Computers have traditionally communicated with each other through wired local area networks (“LANs”). However, with the increased demand for mobile computers such as laptops, personal digital assistants, and the like, wireless local area networks (“WLANs”) have developed as a way for computers to communicate with each other through transmissions over a wireless medium using radio signals, infrared signals, and the like.
In order to promote interoperability of WLANs with each other and with wired LANs, the IEEE 802.11 standard was developed as an international standard for WLANs. Generally, the IEEE 802.11 standard was designed to present users with the same interface as an IEEE 802 wired LAN, while allowing data to be transported over a wireless medium.
Although WLANs provide users with increased mobility over wired LANs, the quality of communications over a WLAN may vary for reasons that are not present in wired LANs. For example, everything in the environment may behave as a reflector or attenuator of a transmitted signal. As such, small changes in the position of a computer in a WLAN may affect the quality and strength of a signal sent by the computer.
Wired Equivalent Privacy (“WEP”) is a protocol for encrypting wireless packets on IEEE 802.11 network. Although the WEP protocol is known to be insecure and has been superseded by Wi-Fi Protected Access (“WPA”) protocol, it still is in widespread use today. Typically, in WEP protocol a fixed secret key is concatenated with known initialization vector (“IV”) modifiers to encrypt different messages.
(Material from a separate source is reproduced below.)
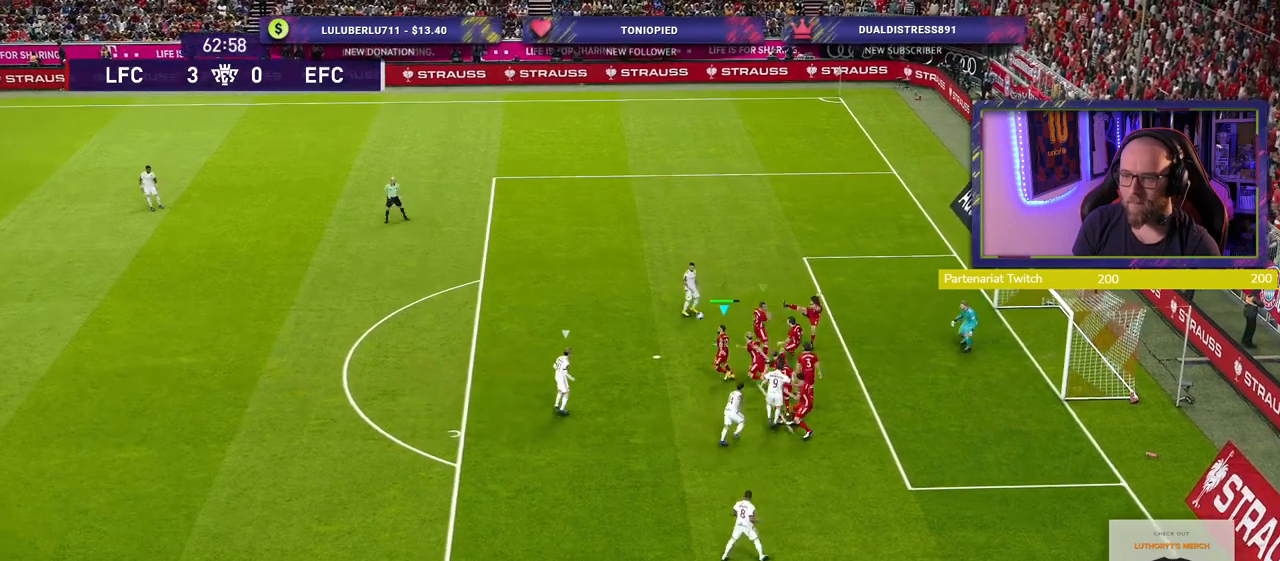
{"buttons": ["R2"], "left_stick": "up-left", "right_stick": "center", "events": [[140, "left_stick", "up-left"], [360, "R2", "down"]]}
In WEP-protected networks, both an access point and radio stations may share common key Rk. For each packet, a 24-bit IV may be chosen. A per packet key K=IV|Rk key may be used to encrypt the packet using the RC4 stream cipher.
In 2001, Fluhrer, Martin and Shamir in paper entitled “Weaknesses in the Key Scheduling Algorithm of RC4” presented an attack against RC4 encryption (aircrack-ng implementation: http://www.aircrack-ng-ng.org). In 2005, Andreas Klein showed an improved way of attacking RC4 and can discover the WEP key with a significantly reduced number of frames (aircrack-ptw implementation: http://www.cdc.illformatik.tu-darmstadt.de/aircrack-ptw).
Both attacks monitor the network traffic and collect ARP-reply packets sent from the Access Point to discover the WEP keys. Typically, the first 16 bytes of clear text of an ARP packet are fixed for every ARP packet (AA AA 03 00000008 06 . . . ). Further, ARP-reply packets having a fixed size, can usually be easily distinguished from other network packets.
Typically, by applying an exclusive-or (“XOR”) operation to a captured encrypted ARP packet with these fixed patterns, hackers may recover the first 16 bytes of the key stream. Collecting key stream bytes plus the IVs from packets may determine the WEP Keys.
Accordingly, such encryption attacks can present security problems in wireless networks.